DATA EXTRACT →
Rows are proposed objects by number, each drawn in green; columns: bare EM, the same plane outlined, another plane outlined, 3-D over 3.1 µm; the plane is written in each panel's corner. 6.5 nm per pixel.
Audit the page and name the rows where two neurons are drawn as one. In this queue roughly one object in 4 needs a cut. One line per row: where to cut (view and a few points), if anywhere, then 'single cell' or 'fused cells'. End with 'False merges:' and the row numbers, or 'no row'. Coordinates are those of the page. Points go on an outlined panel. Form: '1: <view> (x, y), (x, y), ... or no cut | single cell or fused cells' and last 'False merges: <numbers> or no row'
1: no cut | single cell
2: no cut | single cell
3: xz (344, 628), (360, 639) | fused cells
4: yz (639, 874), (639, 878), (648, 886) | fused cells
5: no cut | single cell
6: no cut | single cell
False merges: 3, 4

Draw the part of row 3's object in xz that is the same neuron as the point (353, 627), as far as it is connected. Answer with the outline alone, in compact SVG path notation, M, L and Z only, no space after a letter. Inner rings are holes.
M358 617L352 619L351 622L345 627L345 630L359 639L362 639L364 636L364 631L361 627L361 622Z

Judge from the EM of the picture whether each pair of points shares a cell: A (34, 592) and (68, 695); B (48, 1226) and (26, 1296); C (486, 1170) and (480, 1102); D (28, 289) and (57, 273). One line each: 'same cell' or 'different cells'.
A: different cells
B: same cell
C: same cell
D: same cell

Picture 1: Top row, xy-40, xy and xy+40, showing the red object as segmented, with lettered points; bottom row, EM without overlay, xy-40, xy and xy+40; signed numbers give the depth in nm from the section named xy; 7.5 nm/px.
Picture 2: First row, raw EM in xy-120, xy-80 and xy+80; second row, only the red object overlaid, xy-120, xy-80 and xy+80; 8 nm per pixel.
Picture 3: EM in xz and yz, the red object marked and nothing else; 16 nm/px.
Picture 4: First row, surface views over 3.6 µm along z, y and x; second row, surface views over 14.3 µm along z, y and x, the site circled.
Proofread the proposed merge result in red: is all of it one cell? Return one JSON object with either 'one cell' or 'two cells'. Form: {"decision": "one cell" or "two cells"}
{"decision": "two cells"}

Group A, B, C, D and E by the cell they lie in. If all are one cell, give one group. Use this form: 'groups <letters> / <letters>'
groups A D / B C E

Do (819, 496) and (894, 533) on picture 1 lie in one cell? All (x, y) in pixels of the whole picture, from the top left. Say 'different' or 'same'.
* * *
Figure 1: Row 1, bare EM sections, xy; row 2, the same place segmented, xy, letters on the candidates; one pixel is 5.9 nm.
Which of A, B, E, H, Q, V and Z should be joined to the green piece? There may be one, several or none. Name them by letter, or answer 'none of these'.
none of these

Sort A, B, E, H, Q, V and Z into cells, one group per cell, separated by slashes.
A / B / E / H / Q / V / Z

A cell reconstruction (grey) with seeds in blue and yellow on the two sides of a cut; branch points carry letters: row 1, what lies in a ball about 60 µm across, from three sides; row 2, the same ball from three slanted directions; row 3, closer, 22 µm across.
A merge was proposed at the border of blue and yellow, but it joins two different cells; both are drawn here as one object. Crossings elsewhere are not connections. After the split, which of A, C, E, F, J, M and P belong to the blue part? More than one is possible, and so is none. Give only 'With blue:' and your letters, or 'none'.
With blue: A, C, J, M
...
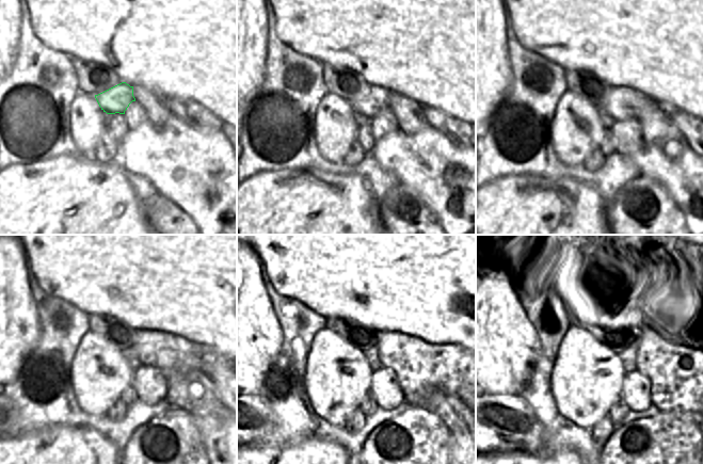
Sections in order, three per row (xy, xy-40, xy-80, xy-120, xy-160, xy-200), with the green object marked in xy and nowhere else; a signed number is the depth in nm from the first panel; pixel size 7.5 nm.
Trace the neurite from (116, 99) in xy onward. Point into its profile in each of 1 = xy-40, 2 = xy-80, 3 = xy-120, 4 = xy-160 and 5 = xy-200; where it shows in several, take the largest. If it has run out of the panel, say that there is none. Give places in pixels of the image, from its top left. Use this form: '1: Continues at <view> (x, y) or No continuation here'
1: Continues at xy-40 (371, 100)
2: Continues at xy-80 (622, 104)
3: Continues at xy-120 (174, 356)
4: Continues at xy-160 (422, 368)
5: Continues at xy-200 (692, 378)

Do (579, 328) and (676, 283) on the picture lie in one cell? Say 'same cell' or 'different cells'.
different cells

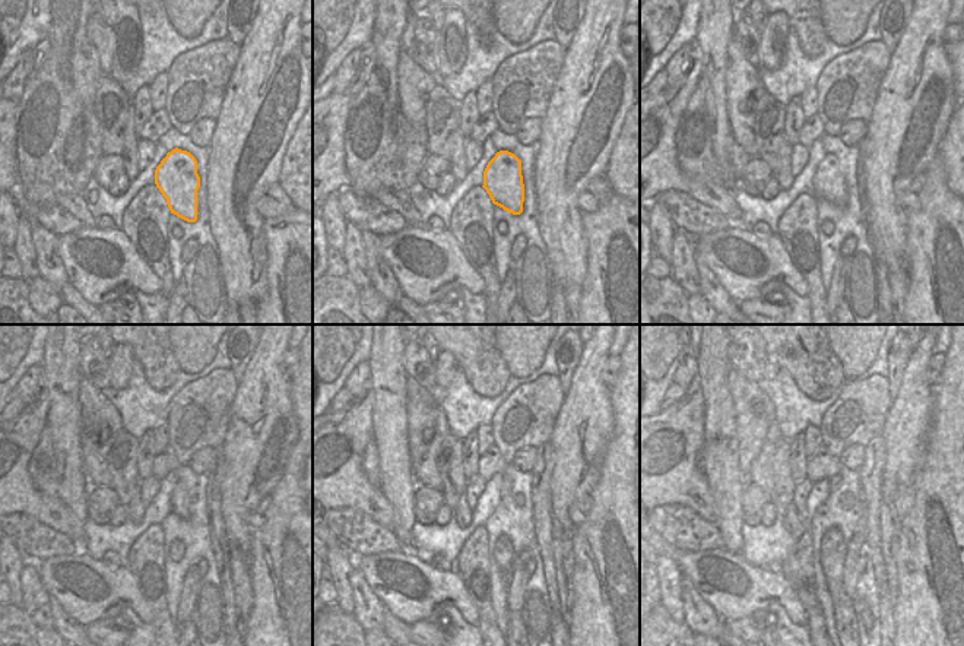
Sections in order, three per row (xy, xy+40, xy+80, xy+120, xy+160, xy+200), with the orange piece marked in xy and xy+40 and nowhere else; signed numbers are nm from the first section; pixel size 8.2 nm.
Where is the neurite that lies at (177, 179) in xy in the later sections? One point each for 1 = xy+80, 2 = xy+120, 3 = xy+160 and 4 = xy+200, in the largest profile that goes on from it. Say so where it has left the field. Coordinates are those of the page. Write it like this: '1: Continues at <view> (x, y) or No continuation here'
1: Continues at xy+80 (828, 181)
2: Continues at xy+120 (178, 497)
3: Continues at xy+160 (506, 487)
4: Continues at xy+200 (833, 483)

BRIEF →
In the lines above, locate the string "three". Copy every line where it occurs.

TASK SOLUTION →
A cell reconstruction (grey) with seeds in blue and yellow on the two sides of a cut; branch points carry letters: row 1, what lies in a ball about 60 µm across, from three sides; row 2, the same ball from three slanted directions; row 3, closer, 22 µm across.
Sections in order, three per row (xy, xy-40, xy-80, xy-120, xy-160, xy-200), with the green object marked in xy and nowhere else; a signed number is the depth in nm from the first panel; pixel size 7.5 nm.
Sections in order, three per row (xy, xy+40, xy+80, xy+120, xy+160, xy+200), with the orange piece marked in xy and xy+40 and nowhere else; signed numbers are nm from the first section; pixel size 8.2 nm.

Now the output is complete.